Our man is awakened with a jolt. Something’s happened. He slowly gets up to see what the trouble is. There’s water pouring into the deck; there’s been a breach in the hull. Our man observes this studiously, he takes it in, he doesn’t panic. He knows what he’s doing. What has caused this, however, remains a mystery so he goes above deck to have a look. He has run right into a floating shipping container, about 30 feet long—must have fallen off of a cargo ship. Our man scrunches his face a little. Bad luck. Worse luck is that the hole the container ripped in his boat was right above his navigational and communication equipment, destroying all. Our man begins to patch the hole.
That is the set-up, and in many ways the style, of All Is Lost (2013). Our man is played by Robert Redford and for 100 minutes we will watch his luck get worse and worse in his struggles to reconnect with civilization. First the storms, unseen by broken equipment, descend upon him, then the sharks arrive and soon the food has run out. Our man reacts to this with competence and practicality; he never panics and coolly reacts to each situation the exact way he should, which, he finds out, is often not good enough. Redford gives a muscular performance of quiet restraint, creating a person out of nothing. J.C. Chandor, who directed and wrote the script, adds very little dialogue and no back story. I don’t know what this person does for a living, what he’s trying to get back to or what drives him out to sea in the first place, and yet I feel like I know him better than many movie protagonists. I’ve heard that drinking doesn’t make you a different person; it only amplifies the person you are. I would think that applies to extreme situations, the kind that our man finds himself in. If that’s the case, then our man is relentless and unshakable, serious and observant. Like Sandra Bullock in Gravity (2013), part of the interest in the movie is seeing the plot string him along and throw more obstacles in his way and, like Bullock, Redford has to react and hold our attention mainly with his face. But in comparison we knew so many more details about Bullock’s character and yet I feel we get just as close to the person our man is in All Is Lost.
Chandor directs at a pace that is like the tide, moving forward always but at different speeds. Very little is lingered on but all is given enough screen time to make an impact. The absence of dialogue is coupled with an absence of humor; there’s no levity in the running time and that makes for some dryness, but ultimately it’s correct. I was treated as an adult by this movie. I don’t know the first thing about sailing and I didn’t particularly learn anything here, but I got to watch a man go about his business, in silence, in deliberation. There’s no voiceover, no volleyball to talk to and explain what he’s doing; he does it and I was asked to figure out why. If I felt it was foolish to abandon the sailboat in the middle of a storm for what appeared to be a flimsy life raft, I was quickly shown that our man knows better. Chandor, who broke on the scene with 2011’s Margin Call,seems to have a Scorsese-like need to explain how things work, though with a restraint that recalls Bresson. There’s little to no affectation here, little sensation, and yet it’s incredible just the same because the director trusted in his story and his lead actor, who rewards him with a rich but subtle performance that drives the movie like wind in a sail.

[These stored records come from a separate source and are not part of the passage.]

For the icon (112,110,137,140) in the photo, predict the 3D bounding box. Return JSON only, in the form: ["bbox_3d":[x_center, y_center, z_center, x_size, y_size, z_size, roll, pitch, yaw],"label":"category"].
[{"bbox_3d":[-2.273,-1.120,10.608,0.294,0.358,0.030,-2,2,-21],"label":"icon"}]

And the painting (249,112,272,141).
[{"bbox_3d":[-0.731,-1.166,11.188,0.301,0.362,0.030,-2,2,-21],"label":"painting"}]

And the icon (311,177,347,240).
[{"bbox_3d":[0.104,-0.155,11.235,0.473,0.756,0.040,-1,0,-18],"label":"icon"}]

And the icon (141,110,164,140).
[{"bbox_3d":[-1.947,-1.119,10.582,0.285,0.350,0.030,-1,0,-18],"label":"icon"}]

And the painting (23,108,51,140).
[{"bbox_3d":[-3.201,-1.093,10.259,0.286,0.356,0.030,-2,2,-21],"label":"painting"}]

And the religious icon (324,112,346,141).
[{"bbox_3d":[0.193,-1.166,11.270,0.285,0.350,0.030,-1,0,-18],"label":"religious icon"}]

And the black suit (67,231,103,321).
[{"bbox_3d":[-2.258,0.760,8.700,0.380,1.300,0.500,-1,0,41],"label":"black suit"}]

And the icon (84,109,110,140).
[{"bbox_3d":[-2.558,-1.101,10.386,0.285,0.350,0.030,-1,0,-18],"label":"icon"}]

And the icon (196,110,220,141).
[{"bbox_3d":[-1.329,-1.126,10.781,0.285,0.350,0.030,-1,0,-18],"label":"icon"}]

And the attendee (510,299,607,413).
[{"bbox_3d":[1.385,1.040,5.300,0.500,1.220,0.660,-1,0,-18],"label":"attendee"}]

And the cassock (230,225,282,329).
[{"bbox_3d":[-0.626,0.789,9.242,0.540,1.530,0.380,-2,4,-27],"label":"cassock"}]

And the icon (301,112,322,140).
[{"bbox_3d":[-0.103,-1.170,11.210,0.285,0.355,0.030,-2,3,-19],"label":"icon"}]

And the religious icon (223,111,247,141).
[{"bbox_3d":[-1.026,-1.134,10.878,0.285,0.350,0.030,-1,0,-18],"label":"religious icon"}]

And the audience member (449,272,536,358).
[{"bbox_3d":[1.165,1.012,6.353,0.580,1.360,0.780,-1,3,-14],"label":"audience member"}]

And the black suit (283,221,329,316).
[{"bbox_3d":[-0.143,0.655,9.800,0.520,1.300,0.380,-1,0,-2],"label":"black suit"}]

All Is Lost feels almost like a poem, a soft meditation on the nature of preparedness and certainly the nature of unpredictability. It’s slow in the way that hopelessness can be, a certain ennui that precedes an inevitable and unavoidable doom. There’s a certain beauty in that, like seeing the soft underbelly of a shark, that scrubs the movie clean of dread. We’re never really worried for our man because he doesn’t have anything to learn, except what’s coming next, and then he’ll just do the best he can.